Daire bu gerekçeyle davacının temyiz istemini kabul ederek kararı bozmuş; davalının temyiz istemini bu nedenle reddetmiştir.
Daire, davalının karar düzeltme istemini de reddetmiştir.
… Vergi Mahkemesinin … tarih ve E:… , K:… sayılı ısrar kararı:
6183 sayılı Amme Alacaklarının Tahsil Usulü Hakkında Kanun'un "Kanuni Temsilcilerin Sorumluluğu" başlıklı mükerrer 35. maddesinin beşinci fıkrasında, amme alacağının doğduğu ve ödenmesi gerektiği zamanlarda kanuni temsilci veya teşekkülü idare edenlerin farklı şahıslar olmaları halinde bu şahısların, amme alacağının ödenmesinden müteselsilen sorumlu tutulacağı; altıncı fıkrasında ise kanuni temsilcilerin sorumluluklarına dair 213 sayılı Vergi Usul Kanunu'nda yer alan hükümlerin, bu maddede düzenlenen sorumluluğu ortadan kaldırmayacağı belirtilmiştir. Anılan fıkralar Anayasa Mahkemesince iptal edilmişse de uyuşmazlık konusu dönemde yürürlükte bulunduğundan, amme alacağının doğduğu 31/12/2009 tarihinde davacının kanuni temsilci olarak sorumluluğunun bulunduğu anlaşılmıştır.

Verilen Öğeler:

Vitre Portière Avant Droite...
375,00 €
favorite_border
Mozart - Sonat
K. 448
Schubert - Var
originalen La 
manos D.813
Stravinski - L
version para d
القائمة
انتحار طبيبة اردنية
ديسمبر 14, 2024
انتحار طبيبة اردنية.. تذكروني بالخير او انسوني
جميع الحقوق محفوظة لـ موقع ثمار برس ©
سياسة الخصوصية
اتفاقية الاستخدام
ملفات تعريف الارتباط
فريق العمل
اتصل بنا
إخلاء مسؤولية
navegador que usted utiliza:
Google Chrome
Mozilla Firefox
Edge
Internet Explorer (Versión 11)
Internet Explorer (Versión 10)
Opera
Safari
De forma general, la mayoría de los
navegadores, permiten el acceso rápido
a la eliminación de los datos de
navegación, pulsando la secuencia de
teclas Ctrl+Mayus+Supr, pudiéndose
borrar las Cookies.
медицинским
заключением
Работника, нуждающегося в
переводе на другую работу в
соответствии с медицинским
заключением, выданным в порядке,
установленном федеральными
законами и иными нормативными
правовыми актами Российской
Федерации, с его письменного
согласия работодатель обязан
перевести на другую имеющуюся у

Alıştırma Koşulları:
1: Vergi kararı metninde "Daire bu gerekçeyle" ile başlayıp "istemini de reddetmiştir." ile biten kısmı kelimesi kelimesine aktarın.
2: Vergi kararı metnini kaldığı yerden sürdürün.
Öğelerin vergi kararı metniyle bir ilgisi yoktur.

Beklenen Çıktılar:
1:
Daire bu gerekçeyle davacının temyiz istemini kabul ederek kararı bozmuş; davalının temyiz istemini bu nedenle reddetmiştir.
Daire, davalının karar düzeltme istemini de reddetmiştir.

2:
Vergi mahkemesi, dava konusu Aralık dönemine ilişkin cezalı tarhiyat yönünden ilk kararında yer alan hukuksal nedenler ve gerekçeye ek olarak bu gerekçeyle, diğer yönlerden ise aynı hukuksal nedenler ve gerekçeyle ısrar etmiş ve aynı yönde hüküm kurmuştur.
TEMYİZ EDENİN İDDİALARI: Davacının dava konusu vergilendirme dönemlerinden kanuni temsilci sıfatıyla sorumlu olduğu belirtilerek ısrar kararının aleyhe olan hüküm fıkrasının bozulması gerektiği ileri sürülmektedir.
KARŞI TARAFIN SAVUNMASI: Cevap verilmemiştir.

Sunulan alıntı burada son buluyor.